Sex is supposed to be an enjoyable experience, but for some, it can evoke feelings of major anxiety, making the act of sex a dreaded deed rather than something to look forward to.
These feelings are part of what is known as performance anxiety, and it’s a common issue that happens to both men and women of any age.
There are several reasons as to why one might experience sexual dysfunction, which could then lead to performance anxiety in the bedroom, Heide says.
Nervousness of first-time encounters is common, and may cause sexual dysfunction in men in particular, Heide points out, as well as stress. In these cases, it’s not a physical issue, but rather something that has manifested mentally and/or emotionally.
Being overweight and/or having high cholesterol can also be a cause of dysfunction – again, especially in men. In this case, dysfunction can be a result of a health and physical issue.
“Both of these have the effect of narrowing your arteries,” Heide says. “And the vascular system going into your penis is the smallest veins you’re going to find in a man’s body. So if you’re narrowing the vascular system, the penis is going to be affected.”
According to Medical News Today, other causes may include low testosterone levels, smoking, alcohol or drug abuse, nerve damage from diabetes, injury or recent surgery.
For women, body issues can contribute to sexual dysfunction and performance anxiety, as well as painful sex, Heide says.
The Mayo Clinic adds that low estrogen levels after menopause can also be a cause.
Men and women’s performance can also be impacted by cancer treatments, chronic illnesses, disorders, certain medications and depression.
Dealing with performance anxiety doesn’t only impact individuals, but it can have an effect on a relationship should one or both partners be affected.
“The relationship can become asexual,” Heide says. “It can become a relationship where it feels like sex isn’t something you want to tackle because it causes more issues than – sometimes – anything else.”

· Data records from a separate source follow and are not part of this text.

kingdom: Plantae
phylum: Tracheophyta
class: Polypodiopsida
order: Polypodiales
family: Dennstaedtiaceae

But should dysfunction and/or performance anxiety be something you or your partner is dealing with, Heide offers some tips on how to navigate and cope.
If the dysfunction is coming from a state of mind, Heide says not to make a big deal out of it with your partner. Instead, be patient, understanding and supportive of your partner.
If this mental state continues to be an issue, then approach sexuality in stages, Heide suggests. Engage in sexual activity in stages and work around it. You don’t have to go from zero to 100 right away. Again, be patient and take baby steps. There are other ways to enjoy each other sexually, Heide says, that doesn’t involve intercourse.
Lastly, sexual counselling may be a good thing to try, Heide says. This way, a professional can help you navigate the sensitive issues while keeping the peace between both partners and helping to control any anxiety that may arise.
Should this be a physical issue due to illness or medications, it is then best to consult with your primary physician.